Bütün varlıkların, her bakımdan en üstünü...
17/09/2024 Salı Köşe yazarı R.A
Dünyâ târihinde çok önemli dönüm noktaları, kilometre taşları vardır.
Bunlardan biri, “İki Cihân Güneşi Hazret-i Muhammed (aleyhisselâm)”ın dünyâyı
teşrîfleridir.
Her Peygamber, kendi zamanında, kendi mekânında, kendi
kavminin hepsinin her bakımdan en üstünüdür. Peygamberimiz Muhammed
aleyhisselâm ise, dünyâ yaratıldığı günden kıyâmet kopuncaya kadar, her
zamanda, her memlekette, gelmiş ve gelecek bütün varlıkların her bakımdan en
üstünü, en fazîletlisidir. Hiçbir kimse hiçbir bakımdan O'ndan üstün değildir.
Cenâb-ı Hak, O'nu öyle yaratmıştır.
Allahü teâlâ, bir insanda bulunabilecek
görünür-görünmez bütün iyilikleri, bütün üstünlükleri, bütün güzellikleri
“Habîb”inde toplamıştır. O'nun Hiçbir hareketinde, hiçbir işinde, hiçbir
sözünde, hiçbir zaman, hiçbir çirkinlik, hiçbir kusur görülmemiştir.
İster “Ülü’l-azm Peygamber”ler,
ister “Resûl”ler, isterse “Nebî”ler olsun; Peygamberlik vazifelerini
görmekte, Peygamberlik üstünlüklerini taşımakta, hepsi müsâvîdir, eşittir. Fakat
Peygamberlerin, birbirleri üzerinde, şerefleri, üstünlükleri vardır. “Ülü’l-azm
olan Peygamber”ler, böyle olmayanlardan ve “Resûl”ler de, “Nebî”lerden
daha üstündürler.
Ümmetlerinin çok olması, gönderildikleri memleketlerin
büyük olması, ilim ve ma’rifetlerinin çok yerlere yayılması, mu’cizelerinin
daha çok ve devâmlı olması ve kendileri için ayrı kıymetler ve ihsânlar
bulunması gibi üstünlükler bakımından, âhir zaman Peygamberi Muhammed
aleyhisselâm, bütün Peygamberlerden daha üstündür.

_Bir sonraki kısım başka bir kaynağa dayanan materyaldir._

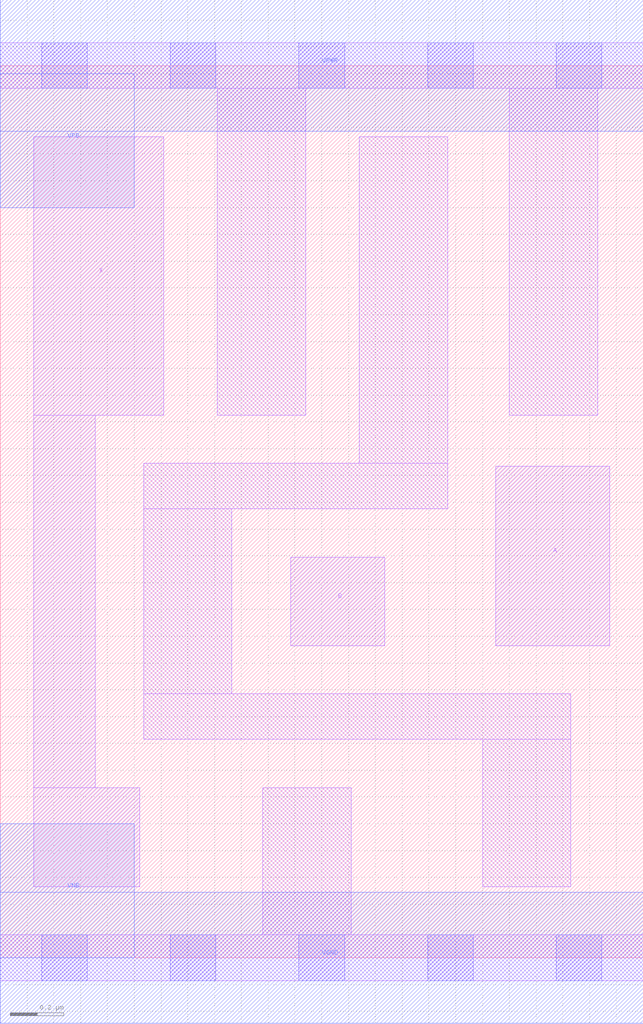
<source format=lef>
# Copyright 2020 The SkyWater PDK Authors
#
# Licensed under the Apache License, Version 2.0 (the "License");
# you may not use this file except in compliance with the License.
# You may obtain a copy of the License at
#
#     https://www.apache.org/licenses/LICENSE-2.0
#
# Unless required by applicable law or agreed to in writing, software
# distributed under the License is distributed on an "AS IS" BASIS,
# WITHOUT WARRANTIES OR CONDITIONS OF ANY KIND, either express or implied.
# See the License for the specific language governing permissions and
# limitations under the License.
#
# SPDX-License-Identifier: Apache-2.0

VERSION 5.5 ;
NAMESCASESENSITIVE ON ;
BUSBITCHARS "[]" ;
DIVIDERCHAR "/" ;
MACRO sky130_fd_sc_lp__and2_lp2
  CLASS CORE ;
  SOURCE USER ;
  ORIGIN  0.000000  0.000000 ;
  SIZE  2.400000 BY  3.330000 ;
  SYMMETRY X Y R90 ;
  SITE unit ;
  PIN A
    ANTENNAGATEAREA  0.313000 ;
    DIRECTION INPUT ;
    USE SIGNAL ;
    PORT
      LAYER li1 ;
        RECT 1.850000 1.165000 2.275000 1.835000 ;
    END
  END A
  PIN B
    ANTENNAGATEAREA  0.313000 ;
    DIRECTION INPUT ;
    USE SIGNAL ;
    PORT
      LAYER li1 ;
        RECT 1.085000 1.165000 1.435000 1.495000 ;
    END
  END B
  PIN X
    ANTENNADIFFAREA  0.404700 ;
    DIRECTION OUTPUT ;
    USE SIGNAL ;
    PORT
      LAYER li1 ;
        RECT 0.125000 0.265000 0.520000 0.635000 ;
        RECT 0.125000 0.635000 0.355000 2.025000 ;
        RECT 0.125000 2.025000 0.610000 3.065000 ;
    END
  END X
  PIN VGND
    DIRECTION INOUT ;
    USE GROUND ;
    PORT
      LAYER met1 ;
        RECT 0.000000 -0.245000 2.400000 0.245000 ;
    END
  END VGND
  PIN VNB
    DIRECTION INOUT ;
    USE GROUND ;
    PORT
    END
  END VNB
  PIN VPB
    DIRECTION INOUT ;
    USE POWER ;
    PORT
    END
  END VPB
  PIN VNB
    DIRECTION INOUT ;
    USE GROUND ;
    PORT
      LAYER met1 ;
        RECT 0.000000 0.000000 0.500000 0.500000 ;
    END
  END VNB
  PIN VPB
    DIRECTION INOUT ;
    USE POWER ;
    PORT
      LAYER met1 ;
        RECT 0.000000 2.800000 0.500000 3.300000 ;
    END
  END VPB
  PIN VPWR
    DIRECTION INOUT ;
    USE POWER ;
    PORT
      LAYER met1 ;
        RECT 0.000000 3.085000 2.400000 3.575000 ;
    END
  END VPWR
  OBS
    LAYER li1 ;
      RECT 0.000000 -0.085000 2.400000 0.085000 ;
      RECT 0.000000  3.245000 2.400000 3.415000 ;
      RECT 0.535000  0.815000 2.130000 0.985000 ;
      RECT 0.535000  0.985000 0.865000 1.675000 ;
      RECT 0.535000  1.675000 1.670000 1.845000 ;
      RECT 0.810000  2.025000 1.140000 3.245000 ;
      RECT 0.980000  0.085000 1.310000 0.635000 ;
      RECT 1.340000  1.845000 1.670000 3.065000 ;
      RECT 1.800000  0.265000 2.130000 0.815000 ;
      RECT 1.900000  2.025000 2.230000 3.245000 ;
    LAYER mcon ;
      RECT 0.155000 -0.085000 0.325000 0.085000 ;
      RECT 0.155000  3.245000 0.325000 3.415000 ;
      RECT 0.635000 -0.085000 0.805000 0.085000 ;
      RECT 0.635000  3.245000 0.805000 3.415000 ;
      RECT 1.115000 -0.085000 1.285000 0.085000 ;
      RECT 1.115000  3.245000 1.285000 3.415000 ;
      RECT 1.595000 -0.085000 1.765000 0.085000 ;
      RECT 1.595000  3.245000 1.765000 3.415000 ;
      RECT 2.075000 -0.085000 2.245000 0.085000 ;
      RECT 2.075000  3.245000 2.245000 3.415000 ;
  END
END sky130_fd_sc_lp__and2_lp2
END LIBRARY

</source>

Bir insanda bulunabilecek, görünür-görünmez bütün
iyilikler, üstünlükler ve güzellikler, dünyâ ve âhiretin Efendisi, insanların
ve cinnîlerin Peygamberi olan Resûl-i Ekrem Muhammed aleyhisselâm’da
toplanmıştır. Âdemoğullarının en üstünü, en şereflisi, en kıymetlisi bulunan Muhammed
aleyhisselâm, “Habîbullah”tır. Onun Habîbullah (Allahü teâlânın en çok
sevdiği kimse) olduğunu, büyüklüğünü ve üstünlüğünü gösteren şeyler
sayılamayacak kadar çoktur.
"O’nun şahsında, Allah'ı ve Âhiret gününü umanlar
ve Allah'ı çokça hâtırlayanlar için güzel edeb ve ahlâk nümûneleri vardır" (Ahzâb,
21) âyet-i kerîmesi, Muhammed aleyhisselâmın “üsve-i hasene” [nümûne-i
imtisâl=en güzel örnek] olduğunu ne güzel ifâde etmektedir?
Yüce Rabbimiz şöyle buyurmaktadır:
“(Ey inananlar!) Andolsun
ki, size içinizden [kendinizden] öyle bir Peygamber gelmiştir ki, sizin
sıkıntıya uğramanız, ona çok ağır gelir. O, size çok düşkün [üstünüze
çokça titreyen], mü’minlere karşı çok şefkatli ve gâyet
merhametlidir." (Tevbe, 128)
İki cihân saâdetine
kavuşmak, ancak ve yalnız, dünyâ ve âhıretin Efendisi olan Muhammed
aleyhisselâma tâbi' olmaya bağlıdır. Ona tâbi' olmak için, îmân etmek ve onun
getirdiği ahkâm-ı İslâmiyyeyi öğrenmek ve yapmak lâzımdır.